Some hospital executives admit that there are barriers to reducing costs. “In industry, if a plant no longer serves its purpose, you blow it up and build a new one,” says Henry Ford’s McNulty. “But hospitals are different. Taking a charge against earnings doesn’t help us much.” Part of the problem, he says, is that practitioners guard their territories ardently. At most hospitals, physicians are independent contractors, and even those who work at the same hospital compete. The power struggle between physicians and hospitals continues to threaten the success of PSNs.

But it’s way too early to count managed-care companies out of the equation. The emergence of integrated delivery systems has provided even managed-care companies with an opportunity. Much of the consolidation among hospitals and physician groups is capital-intensive, and many insurers have struck agreements to shoulder some of the load. For now, the pendulum might be swinging toward the providers, but what happens next depends on how well providers can integrate health care services.

The advent of PSNs has added to the complexity of the health care picture. “There are more entry points to service,” says Friend. The new provider groups are still immature. So, he points out, “there is a bigger possibility of getting a bad deal.”

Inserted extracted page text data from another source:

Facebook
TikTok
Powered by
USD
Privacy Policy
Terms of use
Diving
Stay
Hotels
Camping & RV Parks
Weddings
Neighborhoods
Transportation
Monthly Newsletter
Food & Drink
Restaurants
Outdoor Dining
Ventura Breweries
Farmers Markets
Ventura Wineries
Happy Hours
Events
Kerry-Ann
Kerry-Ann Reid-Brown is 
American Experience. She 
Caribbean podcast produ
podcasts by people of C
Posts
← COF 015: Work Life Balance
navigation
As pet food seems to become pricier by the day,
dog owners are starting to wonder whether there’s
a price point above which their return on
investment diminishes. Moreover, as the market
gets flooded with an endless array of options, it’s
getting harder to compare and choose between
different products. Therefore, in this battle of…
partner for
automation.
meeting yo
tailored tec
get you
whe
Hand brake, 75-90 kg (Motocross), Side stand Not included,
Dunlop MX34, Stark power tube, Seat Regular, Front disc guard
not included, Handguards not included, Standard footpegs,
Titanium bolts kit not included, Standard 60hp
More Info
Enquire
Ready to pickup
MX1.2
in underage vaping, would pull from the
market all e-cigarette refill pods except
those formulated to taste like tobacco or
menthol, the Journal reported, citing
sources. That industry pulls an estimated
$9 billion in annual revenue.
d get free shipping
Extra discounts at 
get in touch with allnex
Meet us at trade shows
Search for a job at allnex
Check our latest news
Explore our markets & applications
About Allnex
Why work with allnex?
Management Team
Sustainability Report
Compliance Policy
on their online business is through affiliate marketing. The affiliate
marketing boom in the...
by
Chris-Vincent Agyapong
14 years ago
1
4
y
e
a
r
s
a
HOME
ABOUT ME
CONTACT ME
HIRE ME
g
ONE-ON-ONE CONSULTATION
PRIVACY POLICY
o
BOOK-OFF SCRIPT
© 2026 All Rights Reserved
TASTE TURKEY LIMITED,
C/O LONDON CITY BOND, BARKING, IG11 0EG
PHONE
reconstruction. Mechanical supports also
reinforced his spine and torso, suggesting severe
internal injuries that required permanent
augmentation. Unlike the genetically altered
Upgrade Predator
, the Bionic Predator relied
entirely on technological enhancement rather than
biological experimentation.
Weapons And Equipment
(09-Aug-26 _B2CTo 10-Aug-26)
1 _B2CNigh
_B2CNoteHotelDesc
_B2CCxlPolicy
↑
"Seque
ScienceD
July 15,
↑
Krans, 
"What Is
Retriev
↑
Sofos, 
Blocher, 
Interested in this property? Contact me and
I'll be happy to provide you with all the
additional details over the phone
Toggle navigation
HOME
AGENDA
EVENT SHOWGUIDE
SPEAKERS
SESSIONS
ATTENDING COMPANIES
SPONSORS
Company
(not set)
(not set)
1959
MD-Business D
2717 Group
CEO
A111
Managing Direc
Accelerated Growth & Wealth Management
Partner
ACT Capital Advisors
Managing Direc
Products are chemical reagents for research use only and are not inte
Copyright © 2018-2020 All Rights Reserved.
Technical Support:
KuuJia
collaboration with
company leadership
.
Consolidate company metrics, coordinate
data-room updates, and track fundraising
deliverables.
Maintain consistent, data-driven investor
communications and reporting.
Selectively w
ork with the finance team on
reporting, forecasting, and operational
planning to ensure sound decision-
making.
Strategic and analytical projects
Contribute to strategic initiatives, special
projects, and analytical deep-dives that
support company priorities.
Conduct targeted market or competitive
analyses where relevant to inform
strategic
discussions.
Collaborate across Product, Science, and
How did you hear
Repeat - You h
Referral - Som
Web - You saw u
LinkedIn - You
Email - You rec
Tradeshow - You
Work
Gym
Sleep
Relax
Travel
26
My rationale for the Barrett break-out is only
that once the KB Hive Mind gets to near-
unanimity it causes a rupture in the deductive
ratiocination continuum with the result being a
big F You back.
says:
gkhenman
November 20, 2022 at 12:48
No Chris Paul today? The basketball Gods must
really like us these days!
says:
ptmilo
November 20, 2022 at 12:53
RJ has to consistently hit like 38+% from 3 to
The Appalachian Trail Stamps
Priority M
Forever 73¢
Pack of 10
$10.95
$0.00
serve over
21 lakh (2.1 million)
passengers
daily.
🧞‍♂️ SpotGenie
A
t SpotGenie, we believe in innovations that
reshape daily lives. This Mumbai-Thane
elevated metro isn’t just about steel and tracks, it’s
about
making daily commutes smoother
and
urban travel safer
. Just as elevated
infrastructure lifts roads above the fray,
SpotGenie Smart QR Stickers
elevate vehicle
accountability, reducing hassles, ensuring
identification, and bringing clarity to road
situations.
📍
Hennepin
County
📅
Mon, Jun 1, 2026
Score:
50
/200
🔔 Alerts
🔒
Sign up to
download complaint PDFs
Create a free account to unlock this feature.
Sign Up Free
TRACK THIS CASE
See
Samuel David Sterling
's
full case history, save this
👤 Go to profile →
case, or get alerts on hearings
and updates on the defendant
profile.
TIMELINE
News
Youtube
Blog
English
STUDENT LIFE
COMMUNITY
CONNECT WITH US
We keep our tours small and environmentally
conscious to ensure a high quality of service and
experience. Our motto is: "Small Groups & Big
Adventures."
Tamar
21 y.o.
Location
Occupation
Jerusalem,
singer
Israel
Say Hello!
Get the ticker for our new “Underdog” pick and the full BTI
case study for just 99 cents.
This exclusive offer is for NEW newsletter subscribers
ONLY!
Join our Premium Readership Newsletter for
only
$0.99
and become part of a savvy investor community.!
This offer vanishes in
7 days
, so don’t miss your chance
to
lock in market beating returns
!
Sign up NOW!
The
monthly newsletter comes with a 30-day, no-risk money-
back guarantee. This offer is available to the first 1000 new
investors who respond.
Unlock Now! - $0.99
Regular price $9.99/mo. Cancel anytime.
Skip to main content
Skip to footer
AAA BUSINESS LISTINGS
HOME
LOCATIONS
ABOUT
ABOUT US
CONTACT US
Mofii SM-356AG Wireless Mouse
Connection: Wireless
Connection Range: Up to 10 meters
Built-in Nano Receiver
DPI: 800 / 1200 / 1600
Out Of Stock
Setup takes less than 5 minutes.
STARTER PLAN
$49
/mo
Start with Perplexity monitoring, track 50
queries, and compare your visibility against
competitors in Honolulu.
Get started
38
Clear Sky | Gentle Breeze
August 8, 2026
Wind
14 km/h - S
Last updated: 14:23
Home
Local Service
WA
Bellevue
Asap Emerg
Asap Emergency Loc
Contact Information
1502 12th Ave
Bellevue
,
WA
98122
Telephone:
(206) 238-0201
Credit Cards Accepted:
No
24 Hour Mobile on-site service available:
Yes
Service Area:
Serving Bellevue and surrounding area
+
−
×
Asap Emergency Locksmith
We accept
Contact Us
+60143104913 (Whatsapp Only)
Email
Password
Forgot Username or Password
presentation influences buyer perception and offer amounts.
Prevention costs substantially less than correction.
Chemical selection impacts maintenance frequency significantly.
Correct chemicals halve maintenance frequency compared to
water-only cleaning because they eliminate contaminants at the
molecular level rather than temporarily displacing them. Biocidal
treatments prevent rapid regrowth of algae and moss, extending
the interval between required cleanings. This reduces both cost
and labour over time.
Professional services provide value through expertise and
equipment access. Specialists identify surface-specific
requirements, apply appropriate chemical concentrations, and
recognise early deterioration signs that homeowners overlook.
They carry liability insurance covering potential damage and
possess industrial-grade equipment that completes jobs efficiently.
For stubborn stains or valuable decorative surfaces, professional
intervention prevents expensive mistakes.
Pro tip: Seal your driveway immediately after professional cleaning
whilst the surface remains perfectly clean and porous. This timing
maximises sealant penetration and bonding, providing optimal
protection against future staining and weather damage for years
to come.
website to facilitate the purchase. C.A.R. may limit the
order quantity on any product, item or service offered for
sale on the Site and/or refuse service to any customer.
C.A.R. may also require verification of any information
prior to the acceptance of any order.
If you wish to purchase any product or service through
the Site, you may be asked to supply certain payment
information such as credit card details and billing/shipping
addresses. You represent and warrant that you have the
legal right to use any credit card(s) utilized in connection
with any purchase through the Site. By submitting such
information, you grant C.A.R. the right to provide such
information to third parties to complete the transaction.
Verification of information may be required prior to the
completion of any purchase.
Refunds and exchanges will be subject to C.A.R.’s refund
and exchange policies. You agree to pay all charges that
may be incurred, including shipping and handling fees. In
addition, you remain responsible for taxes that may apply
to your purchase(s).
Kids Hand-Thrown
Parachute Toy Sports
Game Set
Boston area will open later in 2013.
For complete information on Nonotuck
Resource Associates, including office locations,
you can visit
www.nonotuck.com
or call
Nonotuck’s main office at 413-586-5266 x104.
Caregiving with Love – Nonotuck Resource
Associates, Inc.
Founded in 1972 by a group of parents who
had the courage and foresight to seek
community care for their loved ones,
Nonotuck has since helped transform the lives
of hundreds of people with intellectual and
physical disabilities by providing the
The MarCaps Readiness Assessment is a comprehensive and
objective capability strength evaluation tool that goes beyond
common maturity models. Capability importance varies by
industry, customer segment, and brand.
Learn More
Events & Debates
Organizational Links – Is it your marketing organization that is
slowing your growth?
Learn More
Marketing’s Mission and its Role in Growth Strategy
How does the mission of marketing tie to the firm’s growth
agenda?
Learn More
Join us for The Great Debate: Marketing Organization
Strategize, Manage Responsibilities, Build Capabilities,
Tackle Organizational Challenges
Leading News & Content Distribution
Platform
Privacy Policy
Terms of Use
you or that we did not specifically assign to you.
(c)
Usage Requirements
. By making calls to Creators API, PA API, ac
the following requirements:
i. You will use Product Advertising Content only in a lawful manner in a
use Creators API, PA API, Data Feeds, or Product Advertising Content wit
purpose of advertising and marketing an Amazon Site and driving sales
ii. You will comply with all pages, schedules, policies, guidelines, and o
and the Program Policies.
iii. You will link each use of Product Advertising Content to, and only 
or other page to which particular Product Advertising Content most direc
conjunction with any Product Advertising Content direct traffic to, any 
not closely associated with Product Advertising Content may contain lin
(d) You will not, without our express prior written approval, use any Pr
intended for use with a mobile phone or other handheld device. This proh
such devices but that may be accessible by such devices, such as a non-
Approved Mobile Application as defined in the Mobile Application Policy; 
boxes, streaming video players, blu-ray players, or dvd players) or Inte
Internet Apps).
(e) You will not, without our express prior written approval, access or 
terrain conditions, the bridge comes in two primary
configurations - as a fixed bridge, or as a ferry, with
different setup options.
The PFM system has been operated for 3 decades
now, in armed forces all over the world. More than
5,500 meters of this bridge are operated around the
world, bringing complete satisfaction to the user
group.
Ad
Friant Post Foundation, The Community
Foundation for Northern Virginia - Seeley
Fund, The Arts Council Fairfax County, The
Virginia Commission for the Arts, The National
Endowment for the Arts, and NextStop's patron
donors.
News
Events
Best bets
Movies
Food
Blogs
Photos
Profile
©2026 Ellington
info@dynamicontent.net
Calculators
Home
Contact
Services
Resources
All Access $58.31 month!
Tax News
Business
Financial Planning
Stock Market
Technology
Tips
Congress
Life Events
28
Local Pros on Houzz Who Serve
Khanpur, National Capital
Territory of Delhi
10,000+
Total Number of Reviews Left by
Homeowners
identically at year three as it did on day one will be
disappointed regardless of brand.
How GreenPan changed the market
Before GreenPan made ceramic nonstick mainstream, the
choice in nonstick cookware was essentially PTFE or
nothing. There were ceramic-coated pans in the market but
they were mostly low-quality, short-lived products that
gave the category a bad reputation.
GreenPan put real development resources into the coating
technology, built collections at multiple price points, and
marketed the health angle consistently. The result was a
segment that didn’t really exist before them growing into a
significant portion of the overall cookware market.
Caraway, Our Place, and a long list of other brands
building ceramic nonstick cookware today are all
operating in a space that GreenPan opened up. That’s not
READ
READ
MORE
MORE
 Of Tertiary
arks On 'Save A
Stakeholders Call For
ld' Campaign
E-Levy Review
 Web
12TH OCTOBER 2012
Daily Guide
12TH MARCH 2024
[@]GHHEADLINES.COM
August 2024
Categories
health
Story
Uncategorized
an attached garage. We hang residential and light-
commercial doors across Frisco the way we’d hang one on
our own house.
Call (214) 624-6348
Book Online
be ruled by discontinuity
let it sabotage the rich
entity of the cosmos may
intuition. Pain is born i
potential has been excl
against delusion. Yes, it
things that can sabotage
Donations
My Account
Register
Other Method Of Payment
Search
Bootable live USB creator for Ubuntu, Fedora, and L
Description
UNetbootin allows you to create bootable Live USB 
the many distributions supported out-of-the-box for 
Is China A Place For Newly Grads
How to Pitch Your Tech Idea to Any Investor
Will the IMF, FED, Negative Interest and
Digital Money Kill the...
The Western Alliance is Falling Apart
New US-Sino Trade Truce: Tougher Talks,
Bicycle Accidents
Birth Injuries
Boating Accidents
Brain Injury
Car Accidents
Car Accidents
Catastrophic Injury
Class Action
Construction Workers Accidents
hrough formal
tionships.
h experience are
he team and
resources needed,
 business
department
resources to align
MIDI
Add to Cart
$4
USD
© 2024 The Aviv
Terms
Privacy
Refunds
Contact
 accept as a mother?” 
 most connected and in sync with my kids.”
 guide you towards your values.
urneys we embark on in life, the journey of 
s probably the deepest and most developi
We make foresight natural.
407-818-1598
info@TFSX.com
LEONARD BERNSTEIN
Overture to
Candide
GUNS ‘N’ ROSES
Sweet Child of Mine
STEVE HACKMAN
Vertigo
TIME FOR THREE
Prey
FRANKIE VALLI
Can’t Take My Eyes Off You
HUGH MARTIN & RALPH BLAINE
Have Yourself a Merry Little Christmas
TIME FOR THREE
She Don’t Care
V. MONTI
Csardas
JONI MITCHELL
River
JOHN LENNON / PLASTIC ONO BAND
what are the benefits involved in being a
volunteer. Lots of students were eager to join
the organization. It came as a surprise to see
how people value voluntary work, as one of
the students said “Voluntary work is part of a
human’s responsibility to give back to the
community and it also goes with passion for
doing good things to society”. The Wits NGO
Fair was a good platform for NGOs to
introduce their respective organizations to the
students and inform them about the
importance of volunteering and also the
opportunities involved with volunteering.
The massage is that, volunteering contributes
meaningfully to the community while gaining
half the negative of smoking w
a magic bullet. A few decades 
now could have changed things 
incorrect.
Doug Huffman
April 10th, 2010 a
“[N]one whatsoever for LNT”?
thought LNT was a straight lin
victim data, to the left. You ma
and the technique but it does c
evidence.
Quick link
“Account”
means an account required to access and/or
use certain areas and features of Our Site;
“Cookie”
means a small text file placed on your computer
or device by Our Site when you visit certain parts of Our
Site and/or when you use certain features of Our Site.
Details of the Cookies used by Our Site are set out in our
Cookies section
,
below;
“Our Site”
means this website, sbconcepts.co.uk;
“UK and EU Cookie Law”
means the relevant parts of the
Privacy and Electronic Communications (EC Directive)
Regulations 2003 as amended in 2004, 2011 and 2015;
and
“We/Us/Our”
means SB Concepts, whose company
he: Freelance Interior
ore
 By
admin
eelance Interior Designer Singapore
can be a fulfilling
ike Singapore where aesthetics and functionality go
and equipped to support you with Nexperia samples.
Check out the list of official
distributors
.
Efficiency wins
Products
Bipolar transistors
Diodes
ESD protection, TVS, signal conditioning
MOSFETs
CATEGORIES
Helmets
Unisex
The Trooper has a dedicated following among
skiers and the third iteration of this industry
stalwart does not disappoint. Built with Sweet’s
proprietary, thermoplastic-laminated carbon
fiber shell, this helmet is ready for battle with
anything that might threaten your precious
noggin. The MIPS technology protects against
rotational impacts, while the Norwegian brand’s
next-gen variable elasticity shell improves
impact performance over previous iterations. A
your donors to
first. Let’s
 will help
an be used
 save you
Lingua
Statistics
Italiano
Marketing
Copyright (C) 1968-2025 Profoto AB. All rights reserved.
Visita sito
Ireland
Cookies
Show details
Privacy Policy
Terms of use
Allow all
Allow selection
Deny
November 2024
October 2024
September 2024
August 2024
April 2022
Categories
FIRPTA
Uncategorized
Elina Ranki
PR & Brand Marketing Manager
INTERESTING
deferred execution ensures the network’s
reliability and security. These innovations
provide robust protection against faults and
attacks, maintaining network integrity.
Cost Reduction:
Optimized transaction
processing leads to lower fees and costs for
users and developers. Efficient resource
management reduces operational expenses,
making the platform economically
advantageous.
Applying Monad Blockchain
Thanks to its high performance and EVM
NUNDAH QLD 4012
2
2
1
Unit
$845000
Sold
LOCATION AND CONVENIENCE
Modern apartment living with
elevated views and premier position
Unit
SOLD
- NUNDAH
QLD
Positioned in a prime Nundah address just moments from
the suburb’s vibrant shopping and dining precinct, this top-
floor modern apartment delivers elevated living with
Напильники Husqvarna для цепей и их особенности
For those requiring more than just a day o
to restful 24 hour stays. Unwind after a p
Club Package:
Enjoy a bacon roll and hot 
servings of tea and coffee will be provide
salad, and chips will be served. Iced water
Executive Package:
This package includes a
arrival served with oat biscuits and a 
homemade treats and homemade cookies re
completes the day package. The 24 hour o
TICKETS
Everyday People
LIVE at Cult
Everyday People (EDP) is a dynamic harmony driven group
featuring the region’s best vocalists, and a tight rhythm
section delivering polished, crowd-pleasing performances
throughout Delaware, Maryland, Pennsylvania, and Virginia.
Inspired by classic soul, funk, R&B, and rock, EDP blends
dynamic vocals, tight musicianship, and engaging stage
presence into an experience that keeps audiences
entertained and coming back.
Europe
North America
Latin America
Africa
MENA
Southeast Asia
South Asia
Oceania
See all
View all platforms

Managed-care companies were the first to emphasize reducing costs and eliminating health care inefficiencies. Now, however, PSNs give providers themselves incentives to cut costs, and the most promising way to reduce health care costs may be to bypass managed-care organizations. Still, most employers are cautious. “There’s a lot of dialogue going on now,” says Ken Francese, executive director, compensation and benefits, at Chrysler Corp., in Auburn Hills, Michigan. Direct purchase “could lead to removing a layer of cost, which we could consider.” However, he says, “there are a lot of unknowns with it. We need to see it take more shape before we see the relative benefits.”

Joseph McCafferty is an associate editor at CFO.